Deep Cover Operations:
Disguise
Infiltration
Stealthy murder
Cover maintenance
Escape
Gunsmithing: In the old days, working for Stasi or an American government agency, I would simply tell them what I needed after I began my infiltration. Now I can't count on that kind of support. Fortunately this country is remarkably free with firearms and the skills to make and modify them. So I signed up for one of those courses in the back of a gun magazine, bought the tools, and I can do it myself. And amazingly you don't even require a license for this kind of thing.
A lifetime of covert operations training.
Memory training. I seldom forget anything important. It's not true eidetic memory, which is good. There are things I would someday like to forget.
The best body the East German athletic programs and French plastic surgery could build. Twenty years ago, it was much more impressive, but it's worn surprisingly well.
A (small) fortune. I have a cache of money enough to keep me for a few years, if I don't develop any major illnesses, or expensive addictions.
A Past: From former Eastern Bloc employers and co-workers to the corporate organization whose covert bureau leadership I recently exterminated, there are lots of people out there who'd like to see me dead. Or better yet, slowly tortured to death, or pretty much any variation on my… how do Americans say it, being made their bitch.
Age: I'm forty-one years old. Sometimes my work can be very physically strenuous. Other times it's handy to be young and dazzlingly beautiful. Every year that goes by, these things become harder for me to do. But worst of all is the mind. There's so much to learn and keep learning to stay ahead of modern crime scene investigation, and my brain isn't getting younger. And I'm getting set in my ways. I have to watch out for that. That is how a signature is made, and that, in turn, is how a formerly good assassin gets caught.
The Cold: When you go corporate, a lot of the more traditional agencies stop returning your phone calls, no matter how good you are. Of course, if they'd been sending a lot of work my way, I wouldn't have gone corporate in the first place. The bottom line is my contacts are drying up, from age, unhealthy lifestyles, shifting political landscapes or just plain getting caught, and I've not managed to replace them. I may have a few favors left to call in, but functionally? I'm in the cold.
The Body: Remember how I said that I had the best body East German Olympic technology and French plastic surgeons could build? That takes maintenance. Fortunately the East German Olympic trainers sold out to American sports medical corporates, so I can at least get the designer hormones I need to stay functional. Unfortunately, those hormones aren't cheap, and I need a steady supply. Without them, I weaken. Grow soft. Ultimately die of congestive heart failure within six months.
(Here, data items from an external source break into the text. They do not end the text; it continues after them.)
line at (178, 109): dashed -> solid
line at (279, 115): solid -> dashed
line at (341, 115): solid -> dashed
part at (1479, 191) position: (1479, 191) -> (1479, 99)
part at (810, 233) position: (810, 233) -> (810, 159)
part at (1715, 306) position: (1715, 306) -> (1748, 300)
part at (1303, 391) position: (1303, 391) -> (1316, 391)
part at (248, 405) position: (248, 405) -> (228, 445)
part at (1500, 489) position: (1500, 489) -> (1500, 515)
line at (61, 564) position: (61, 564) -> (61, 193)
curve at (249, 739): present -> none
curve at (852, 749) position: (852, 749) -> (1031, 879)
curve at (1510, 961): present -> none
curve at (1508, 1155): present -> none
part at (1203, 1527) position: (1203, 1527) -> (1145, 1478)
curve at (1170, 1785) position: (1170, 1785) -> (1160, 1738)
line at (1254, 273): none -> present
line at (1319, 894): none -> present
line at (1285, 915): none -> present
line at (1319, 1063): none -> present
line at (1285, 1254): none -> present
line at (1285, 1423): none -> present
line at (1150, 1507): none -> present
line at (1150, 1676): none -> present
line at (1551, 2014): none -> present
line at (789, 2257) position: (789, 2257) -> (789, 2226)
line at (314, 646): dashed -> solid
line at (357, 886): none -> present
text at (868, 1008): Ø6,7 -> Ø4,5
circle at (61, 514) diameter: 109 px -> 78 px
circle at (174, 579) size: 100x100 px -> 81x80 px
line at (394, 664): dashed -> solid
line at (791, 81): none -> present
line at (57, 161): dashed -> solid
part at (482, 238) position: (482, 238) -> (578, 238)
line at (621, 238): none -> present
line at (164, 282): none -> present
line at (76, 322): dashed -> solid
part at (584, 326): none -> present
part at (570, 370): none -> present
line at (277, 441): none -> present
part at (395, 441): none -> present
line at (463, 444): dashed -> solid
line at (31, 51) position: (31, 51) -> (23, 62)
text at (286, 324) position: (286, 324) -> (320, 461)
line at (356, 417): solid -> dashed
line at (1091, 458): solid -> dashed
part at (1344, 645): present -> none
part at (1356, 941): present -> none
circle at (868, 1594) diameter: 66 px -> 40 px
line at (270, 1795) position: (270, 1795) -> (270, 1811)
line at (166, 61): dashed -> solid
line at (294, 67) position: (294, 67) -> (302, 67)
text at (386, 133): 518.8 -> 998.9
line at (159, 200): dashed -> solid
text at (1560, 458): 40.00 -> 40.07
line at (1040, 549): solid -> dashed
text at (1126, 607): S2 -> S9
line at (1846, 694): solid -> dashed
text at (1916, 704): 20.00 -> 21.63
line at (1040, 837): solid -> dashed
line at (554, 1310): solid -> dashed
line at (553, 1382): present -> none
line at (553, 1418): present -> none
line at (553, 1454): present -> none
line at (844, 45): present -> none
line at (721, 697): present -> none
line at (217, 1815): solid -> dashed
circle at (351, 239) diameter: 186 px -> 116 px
29 Aug 2010 23:51 — 2010-08-29: Victorious Mark
31 Aug 2010 05:30 — 2010-08-30: Taking Victory
06 Sep 2010 15:33 — 2010-09-04: A Sheep In Were Clothing
14 Sep 2010 23:00 — 2010-09-14: Course Correction
22 Sep 2010 03:14 — 2010-09-17: Jailbonds For Work
25 Sep 2010 07:00 — 2010-09-25: The Spy who Came In from the Cold
10 Oct 2010 07:36 — 2010-10-09: Arrival
RP Hooks
Cold Warriors
Betrayed Corporates
Former Eastern Block Operatives
Requires a supply of designer hormones for maintenance.